Nothing is so deceptive as
human reasoning,--nothing so slippery and reversible as what we have
decided to call 'logic.' The truest compass of life is spiritual
instinct."
"And what of those who have no spiritual instinct?" demanded
Vergniaud.
"I do not think there are any such. To us it certainly often seems
as if there were masses of human beings whose sole idea of living is
to gratify their bodily needs,--but I fancy it is only because we do
not know them sufficiently that we judge them thus. Few, if any, are
so utterly materialistic as never to have had some fleeting
intuition of the Higher existence. They may lack the force to
comprehend it, or to follow its teaching,--but in my opinion, the
Divine is revealed to all men once at least in their lives."

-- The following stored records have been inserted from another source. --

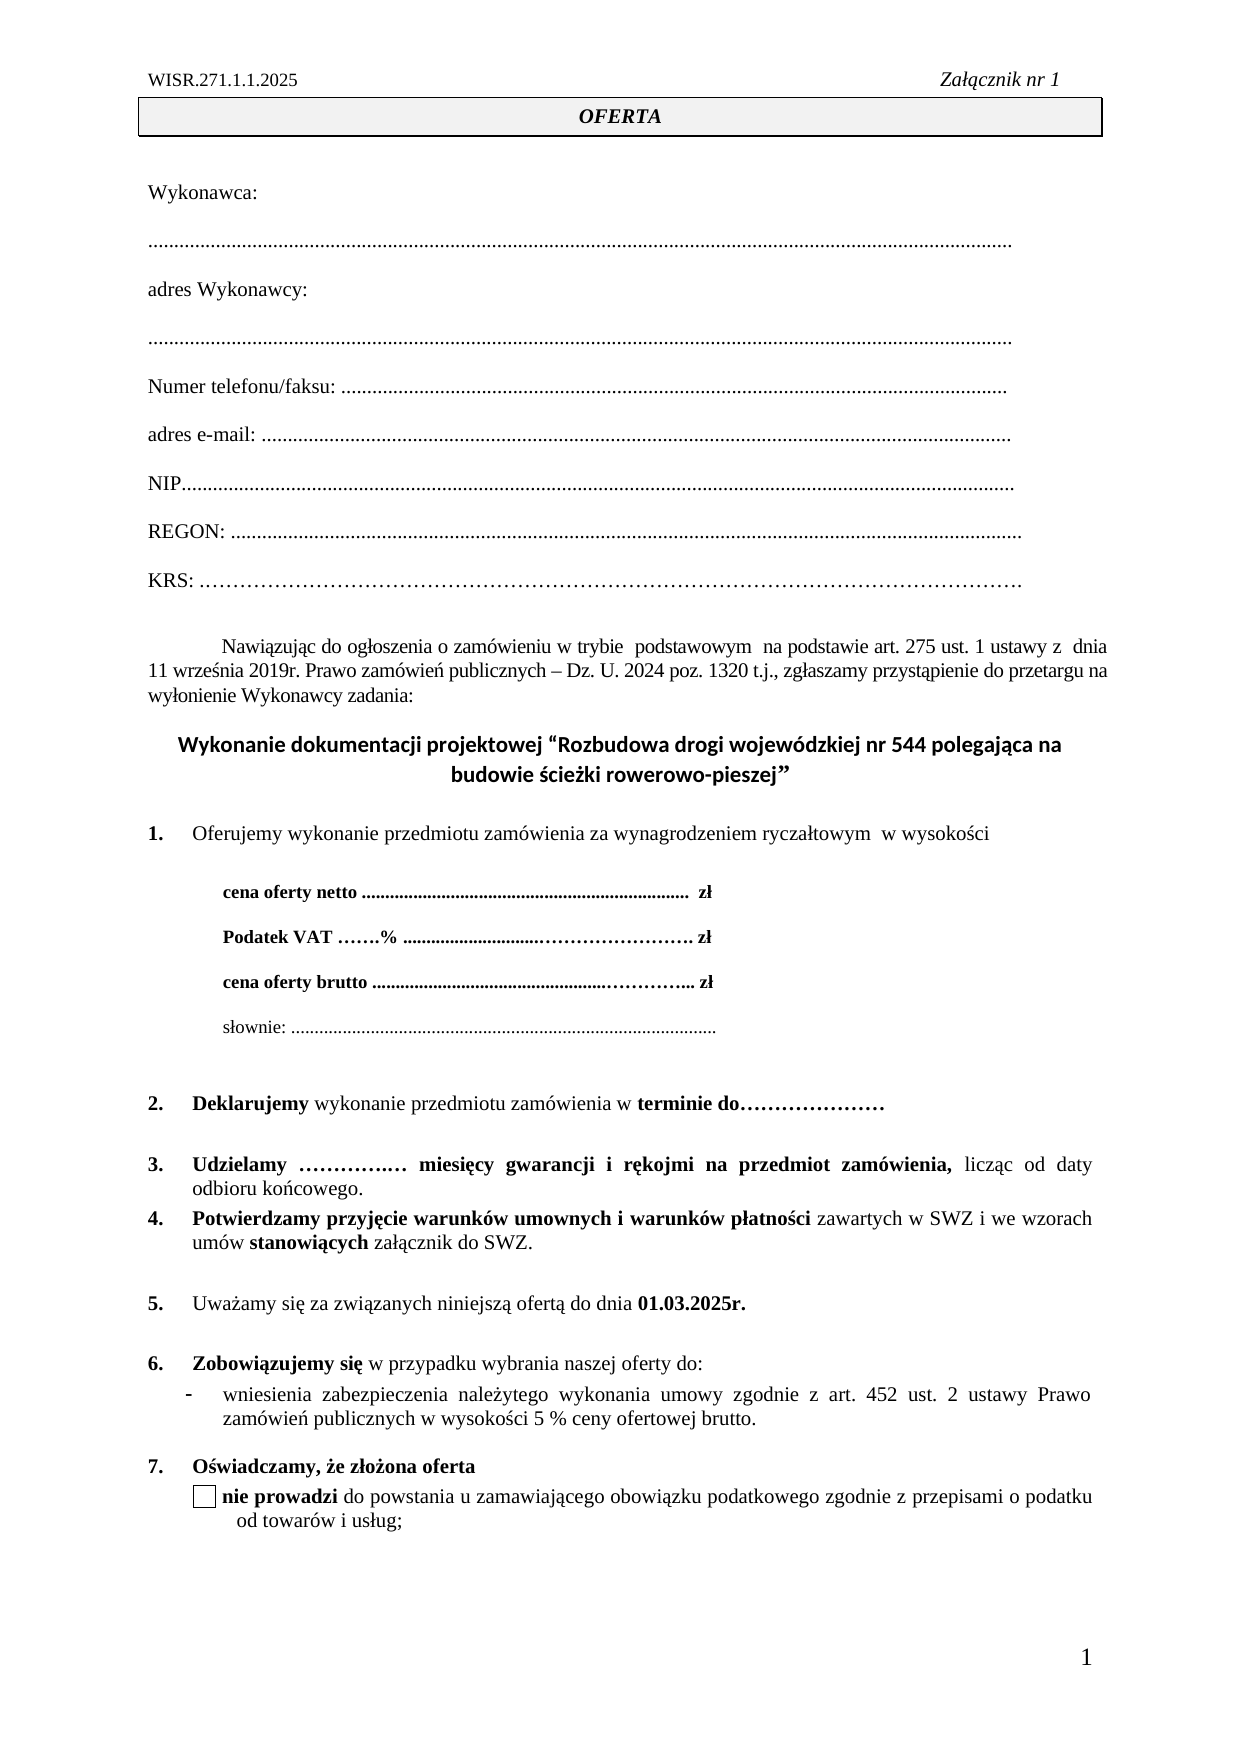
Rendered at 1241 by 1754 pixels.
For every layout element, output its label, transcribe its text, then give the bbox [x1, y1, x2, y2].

text cena oferty netto ...................................................................... zł [223, 881, 1092, 903]
text adres e-mail: ................................................................................................................................................ [148, 422, 1092, 446]
text Wykonawca: [148, 180, 1092, 204]
list Udzielamy ………….… miesięcy gwarancji i rękojmi na przedmiot zamówienia, licząc od daty odbioru końcowego. [148, 1151, 1092, 1199]
subtitle OFERTA [139, 98, 1101, 135]
text ...................................................................................................................................................................... [148, 228, 1092, 252]
list Oświadczamy, że złożona oferta [148, 1454, 1092, 1478]
text Numer telefonu/faksu: ................................................................................................................................ [148, 374, 1092, 398]
text Nawiązując do ogłoszenia o zamówieniu w trybie podstawowym na podstawie art. 275 ust. 1 ustawy z dnia 11 września 2019r. Prawo zamówień publicznych – Dz. U. 2024 poz. 1320 t.j., zgłaszamy przystąpienie do przetargu na wyłonienie Wykonawcy zadania: [148, 634, 1109, 707]
list Uważamy się za związanych niniejszą ofertą do dnia 01.03.2025r. [148, 1291, 1092, 1314]
text nie prowadzi do powstania u zamawiającego obowiązku podatkowego zgodnie z przepisami o podatku od towarów i usług; [192, 1484, 1092, 1532]
list Deklarujemy wykonanie przedmiotu zamówienia w terminie do………………… [148, 1091, 1092, 1115]
text słownie: ........................................................................................... [223, 1016, 1092, 1037]
list Oferujemy wykonanie przedmiotu zamówienia za wynagrodzeniem ryczałtowym w wysokości [148, 821, 1092, 845]
text adres Wykonawcy: [148, 277, 1092, 301]
text WISR.271.1.1.2025 Załącznik nr 1 [148, 67, 1092, 91]
text Podatek VAT …….% .............................……………………. zł [223, 926, 1092, 948]
text KRS: .………………………………………………………………………………………………………. [148, 568, 1092, 592]
text ...................................................................................................................................................................... [148, 325, 1092, 349]
list wniesienia zabezpieczenia należytego wykonania umowy zgodnie z art. 452 ust. 2 ustawy Prawo zamówień publicznych w wysokości 5 % ceny ofertowej brutto. [185, 1381, 1092, 1429]
text cena oferty brutto ..................................................…………... zł [223, 971, 1092, 992]
text REGON: ........................................................................................................................................................ [148, 519, 1092, 543]
text NIP................................................................................................................................................................ [148, 471, 1092, 495]
text Wykonanie dokumentacji projektowej “Rozbudowa drogi wojewódzkiej nr 544 polegająca na budowie ścieżki rowerowo-pieszej” [148, 731, 1092, 788]
list Zobowiązujemy się w przypadku wybrania naszej oferty do: [148, 1351, 1092, 1375]
list Potwierdzamy przyjęcie warunków umownych i warunków płatności zawartych w SWZ i we wzorach umów stanowiących załącznik do SWZ. [148, 1206, 1092, 1254]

They had by this time passed out of the drawing-room, and now,
ascending three steps, they went through a curtained recess into
Angela Sovrani's studio,--a large and lofty apartment made beautiful
by the picturesque disorder and charm common to a great artist's
surroundings. Here, at a grand piano sat Angela herself, her song
finished, her white hands straying idly over the keys,--and near her
stood the gentleman whom the Abbe Vergniaud had called "a terrible
reformer and Socialist" and who was generally admitted to be
something of a remarkable character in Europe.